With much of the snark (but none of the sex) of a Wonkette column, the Washington Post covers Google CEO Eric Schmidt's keynote to the high-minded and old-school Carnegie Endowment for International Peace.
It makes it clear that whatever past sins Google has made with DC taste makers, the company is still serving its penance. To boot:
During his speech, Schmidt spoke expansively about technological change affecting society, using buzzwords like "convergence" and holding forth about the future of high-speed 3G mobile phones. Eyes glazed over.

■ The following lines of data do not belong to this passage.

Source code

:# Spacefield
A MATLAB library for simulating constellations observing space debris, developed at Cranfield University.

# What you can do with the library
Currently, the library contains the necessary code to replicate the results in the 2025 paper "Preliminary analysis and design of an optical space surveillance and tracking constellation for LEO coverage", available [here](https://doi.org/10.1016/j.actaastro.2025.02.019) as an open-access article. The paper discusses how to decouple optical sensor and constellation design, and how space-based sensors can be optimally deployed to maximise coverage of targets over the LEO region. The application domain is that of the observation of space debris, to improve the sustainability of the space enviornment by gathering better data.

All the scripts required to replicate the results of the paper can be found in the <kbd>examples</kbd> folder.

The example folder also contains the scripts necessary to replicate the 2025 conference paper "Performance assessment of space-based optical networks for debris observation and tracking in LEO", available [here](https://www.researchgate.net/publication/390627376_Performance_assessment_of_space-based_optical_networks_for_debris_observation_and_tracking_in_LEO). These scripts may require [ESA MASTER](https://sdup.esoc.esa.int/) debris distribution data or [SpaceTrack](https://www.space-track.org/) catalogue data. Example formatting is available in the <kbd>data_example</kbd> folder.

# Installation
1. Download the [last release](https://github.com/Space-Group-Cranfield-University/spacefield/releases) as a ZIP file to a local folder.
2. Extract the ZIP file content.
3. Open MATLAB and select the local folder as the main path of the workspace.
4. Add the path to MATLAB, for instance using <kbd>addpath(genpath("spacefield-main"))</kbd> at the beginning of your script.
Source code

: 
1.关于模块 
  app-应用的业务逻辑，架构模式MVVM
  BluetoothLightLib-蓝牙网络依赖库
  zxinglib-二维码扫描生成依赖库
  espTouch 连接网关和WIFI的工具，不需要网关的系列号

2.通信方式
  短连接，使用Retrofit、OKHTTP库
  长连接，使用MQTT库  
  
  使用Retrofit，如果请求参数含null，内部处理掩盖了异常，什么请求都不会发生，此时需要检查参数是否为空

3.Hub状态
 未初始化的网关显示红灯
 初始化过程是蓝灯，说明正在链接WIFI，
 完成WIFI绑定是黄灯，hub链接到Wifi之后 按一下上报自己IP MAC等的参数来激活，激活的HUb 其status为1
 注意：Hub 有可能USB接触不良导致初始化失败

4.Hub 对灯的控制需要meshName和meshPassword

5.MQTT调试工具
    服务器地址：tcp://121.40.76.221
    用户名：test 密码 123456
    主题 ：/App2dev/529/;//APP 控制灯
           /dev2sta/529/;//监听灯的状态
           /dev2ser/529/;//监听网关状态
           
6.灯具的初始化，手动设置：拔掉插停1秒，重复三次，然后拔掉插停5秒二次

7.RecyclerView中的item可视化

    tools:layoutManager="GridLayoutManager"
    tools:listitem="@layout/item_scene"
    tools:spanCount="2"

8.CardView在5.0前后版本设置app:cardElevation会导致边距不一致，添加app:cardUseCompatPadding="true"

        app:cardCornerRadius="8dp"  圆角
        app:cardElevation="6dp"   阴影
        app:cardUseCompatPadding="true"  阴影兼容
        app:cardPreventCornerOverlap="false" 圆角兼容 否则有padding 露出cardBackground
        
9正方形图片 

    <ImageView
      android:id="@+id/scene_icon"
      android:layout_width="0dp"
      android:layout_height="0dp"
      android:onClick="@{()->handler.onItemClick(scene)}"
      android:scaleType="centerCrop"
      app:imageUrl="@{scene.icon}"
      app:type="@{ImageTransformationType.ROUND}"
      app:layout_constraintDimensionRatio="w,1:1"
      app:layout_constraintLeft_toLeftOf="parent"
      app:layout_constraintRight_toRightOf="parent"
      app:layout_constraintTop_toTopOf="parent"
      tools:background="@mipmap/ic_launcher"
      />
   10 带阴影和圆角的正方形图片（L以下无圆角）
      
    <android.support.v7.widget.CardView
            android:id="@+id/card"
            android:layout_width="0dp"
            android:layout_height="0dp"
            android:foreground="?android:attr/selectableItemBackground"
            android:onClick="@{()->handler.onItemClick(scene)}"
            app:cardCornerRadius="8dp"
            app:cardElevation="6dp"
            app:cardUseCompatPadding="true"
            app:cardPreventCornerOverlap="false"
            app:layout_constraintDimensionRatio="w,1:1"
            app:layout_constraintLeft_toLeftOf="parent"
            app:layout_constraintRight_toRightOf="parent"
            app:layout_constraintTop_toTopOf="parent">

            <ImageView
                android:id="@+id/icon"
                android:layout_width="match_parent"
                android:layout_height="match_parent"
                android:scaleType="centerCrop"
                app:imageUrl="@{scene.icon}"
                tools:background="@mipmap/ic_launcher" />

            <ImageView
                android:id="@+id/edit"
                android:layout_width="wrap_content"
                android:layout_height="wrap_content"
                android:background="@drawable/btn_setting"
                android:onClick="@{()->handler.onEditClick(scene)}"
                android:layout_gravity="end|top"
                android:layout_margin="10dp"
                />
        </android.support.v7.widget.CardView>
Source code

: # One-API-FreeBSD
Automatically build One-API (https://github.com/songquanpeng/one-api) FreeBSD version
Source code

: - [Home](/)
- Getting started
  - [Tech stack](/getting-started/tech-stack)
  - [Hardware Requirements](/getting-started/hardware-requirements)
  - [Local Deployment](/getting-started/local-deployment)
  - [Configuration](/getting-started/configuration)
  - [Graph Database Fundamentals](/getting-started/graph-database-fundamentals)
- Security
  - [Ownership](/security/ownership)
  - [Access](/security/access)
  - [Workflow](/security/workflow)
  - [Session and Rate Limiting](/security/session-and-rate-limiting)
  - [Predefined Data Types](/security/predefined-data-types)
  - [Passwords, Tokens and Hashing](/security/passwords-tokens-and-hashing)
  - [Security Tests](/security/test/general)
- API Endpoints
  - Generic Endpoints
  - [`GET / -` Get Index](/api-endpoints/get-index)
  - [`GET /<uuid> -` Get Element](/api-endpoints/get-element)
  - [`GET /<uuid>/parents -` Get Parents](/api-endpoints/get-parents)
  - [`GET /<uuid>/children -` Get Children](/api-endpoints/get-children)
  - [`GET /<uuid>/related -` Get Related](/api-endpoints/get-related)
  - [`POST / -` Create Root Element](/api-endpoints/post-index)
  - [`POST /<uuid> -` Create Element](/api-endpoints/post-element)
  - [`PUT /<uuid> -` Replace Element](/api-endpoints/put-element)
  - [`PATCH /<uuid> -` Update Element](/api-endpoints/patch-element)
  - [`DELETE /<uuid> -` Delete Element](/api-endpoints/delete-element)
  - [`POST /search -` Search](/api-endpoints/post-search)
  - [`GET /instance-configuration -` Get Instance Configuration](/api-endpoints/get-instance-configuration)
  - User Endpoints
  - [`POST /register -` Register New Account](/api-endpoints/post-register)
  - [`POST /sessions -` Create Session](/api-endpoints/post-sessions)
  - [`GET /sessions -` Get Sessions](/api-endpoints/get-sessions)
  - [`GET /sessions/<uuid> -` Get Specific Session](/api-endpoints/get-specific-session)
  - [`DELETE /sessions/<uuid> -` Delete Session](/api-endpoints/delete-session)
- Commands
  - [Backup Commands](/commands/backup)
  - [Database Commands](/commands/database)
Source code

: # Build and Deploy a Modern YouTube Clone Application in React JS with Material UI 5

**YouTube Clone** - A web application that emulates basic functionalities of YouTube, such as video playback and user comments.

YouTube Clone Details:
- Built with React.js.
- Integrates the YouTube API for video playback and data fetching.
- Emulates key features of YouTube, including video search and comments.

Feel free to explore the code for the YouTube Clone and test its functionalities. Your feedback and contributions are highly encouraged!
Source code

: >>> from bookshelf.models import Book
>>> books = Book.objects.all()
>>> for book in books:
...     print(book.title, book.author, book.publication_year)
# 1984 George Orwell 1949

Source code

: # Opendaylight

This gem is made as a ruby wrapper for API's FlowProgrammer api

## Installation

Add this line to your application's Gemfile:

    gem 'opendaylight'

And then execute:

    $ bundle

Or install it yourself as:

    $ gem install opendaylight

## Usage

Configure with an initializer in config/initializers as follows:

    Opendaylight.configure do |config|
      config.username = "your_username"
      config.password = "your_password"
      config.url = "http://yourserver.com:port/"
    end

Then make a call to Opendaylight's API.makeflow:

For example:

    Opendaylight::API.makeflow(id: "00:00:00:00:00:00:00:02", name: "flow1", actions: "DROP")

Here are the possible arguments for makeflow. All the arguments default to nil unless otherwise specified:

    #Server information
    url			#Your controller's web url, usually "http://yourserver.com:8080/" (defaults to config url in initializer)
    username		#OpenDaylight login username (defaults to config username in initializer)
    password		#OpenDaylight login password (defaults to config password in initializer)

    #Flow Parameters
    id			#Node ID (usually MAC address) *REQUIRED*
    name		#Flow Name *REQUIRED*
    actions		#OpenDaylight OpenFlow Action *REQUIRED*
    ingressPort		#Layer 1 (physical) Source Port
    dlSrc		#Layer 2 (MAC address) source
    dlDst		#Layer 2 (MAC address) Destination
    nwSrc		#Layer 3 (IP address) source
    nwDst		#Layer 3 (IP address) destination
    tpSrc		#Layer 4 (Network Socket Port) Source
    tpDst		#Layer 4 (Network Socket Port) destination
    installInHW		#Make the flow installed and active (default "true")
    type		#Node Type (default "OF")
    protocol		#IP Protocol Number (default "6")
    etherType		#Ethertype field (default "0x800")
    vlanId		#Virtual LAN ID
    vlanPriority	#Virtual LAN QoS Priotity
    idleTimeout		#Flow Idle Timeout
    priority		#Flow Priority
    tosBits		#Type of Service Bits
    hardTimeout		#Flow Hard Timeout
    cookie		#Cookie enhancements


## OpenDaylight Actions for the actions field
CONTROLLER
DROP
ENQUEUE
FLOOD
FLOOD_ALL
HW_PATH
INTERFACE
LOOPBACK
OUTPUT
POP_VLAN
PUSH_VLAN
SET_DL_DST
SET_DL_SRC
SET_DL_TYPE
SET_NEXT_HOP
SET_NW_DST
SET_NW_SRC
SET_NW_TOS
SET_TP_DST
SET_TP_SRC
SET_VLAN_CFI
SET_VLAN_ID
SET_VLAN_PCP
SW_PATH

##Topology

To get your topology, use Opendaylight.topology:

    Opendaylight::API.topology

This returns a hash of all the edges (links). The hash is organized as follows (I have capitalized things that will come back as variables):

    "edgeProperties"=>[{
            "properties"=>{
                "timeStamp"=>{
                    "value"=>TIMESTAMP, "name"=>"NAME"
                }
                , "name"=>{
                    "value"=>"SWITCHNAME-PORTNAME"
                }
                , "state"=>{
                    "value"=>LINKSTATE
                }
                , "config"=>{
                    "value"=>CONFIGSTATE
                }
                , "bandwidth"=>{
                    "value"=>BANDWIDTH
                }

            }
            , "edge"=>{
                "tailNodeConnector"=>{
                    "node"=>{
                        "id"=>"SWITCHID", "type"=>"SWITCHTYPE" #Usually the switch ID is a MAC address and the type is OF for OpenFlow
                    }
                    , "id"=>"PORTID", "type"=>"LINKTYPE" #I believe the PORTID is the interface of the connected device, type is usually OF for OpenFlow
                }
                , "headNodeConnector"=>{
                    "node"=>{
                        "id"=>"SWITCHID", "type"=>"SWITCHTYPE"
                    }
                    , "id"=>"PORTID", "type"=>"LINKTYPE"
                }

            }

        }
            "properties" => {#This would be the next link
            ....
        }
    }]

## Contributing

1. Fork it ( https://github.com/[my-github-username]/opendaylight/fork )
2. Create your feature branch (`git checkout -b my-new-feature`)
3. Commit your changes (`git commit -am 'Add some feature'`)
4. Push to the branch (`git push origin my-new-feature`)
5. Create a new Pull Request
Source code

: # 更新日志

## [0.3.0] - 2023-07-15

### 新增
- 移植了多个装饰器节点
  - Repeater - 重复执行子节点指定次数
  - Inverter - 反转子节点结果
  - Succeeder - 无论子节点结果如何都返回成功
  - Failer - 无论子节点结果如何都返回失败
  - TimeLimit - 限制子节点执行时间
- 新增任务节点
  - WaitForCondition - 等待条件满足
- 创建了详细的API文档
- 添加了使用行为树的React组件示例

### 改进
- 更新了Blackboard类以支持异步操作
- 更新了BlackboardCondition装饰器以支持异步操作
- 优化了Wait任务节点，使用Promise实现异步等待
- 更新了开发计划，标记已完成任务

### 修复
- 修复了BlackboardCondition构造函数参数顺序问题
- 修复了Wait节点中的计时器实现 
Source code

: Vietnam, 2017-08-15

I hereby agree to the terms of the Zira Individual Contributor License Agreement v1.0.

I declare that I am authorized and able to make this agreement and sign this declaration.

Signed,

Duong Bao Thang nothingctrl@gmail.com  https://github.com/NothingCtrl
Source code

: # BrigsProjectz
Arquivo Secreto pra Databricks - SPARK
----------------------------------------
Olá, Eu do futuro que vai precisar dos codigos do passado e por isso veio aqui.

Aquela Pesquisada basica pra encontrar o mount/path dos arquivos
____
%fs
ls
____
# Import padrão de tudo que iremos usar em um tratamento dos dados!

Okay. Let's be fair. Most any other tech company CEO would have got the same reaction if they hadn't spent most of their time talking about China, Middle East policy and what to do about Iran. (You can see the rest of the Carnegie conference docket here.) Let's not make this a damned if you do, damned if don't thing forever.
BTW, one audience question not covered in the piece, but contained in the video that Post shares is "what happens to personal privacy when everything is recorded all the time for ever?" Schmidt let out an audible "ugh" and then compared the issue to the Nixon tapes. He explains:
"Everyone of you spend all your time having the Nixon tapes recorded of you. Your email.... Almost everything you do. And, (Nixon) lost his job. If he hadn't foolishly recorded all he did, he wouldn't have to resign.... (pause and with his fingers up in the international quote making sign)... my daughter calls this too much sharing in your early life. What do you think what all these teenage boys and girls are going to think when, in 20 years, all their statements that they made are still there and there is no way to get rid of them."
Hmmmmmm. Makes me think about the old "database of intentions" issues and how hard it is for the average person to turn off the tape recorder, so to speak.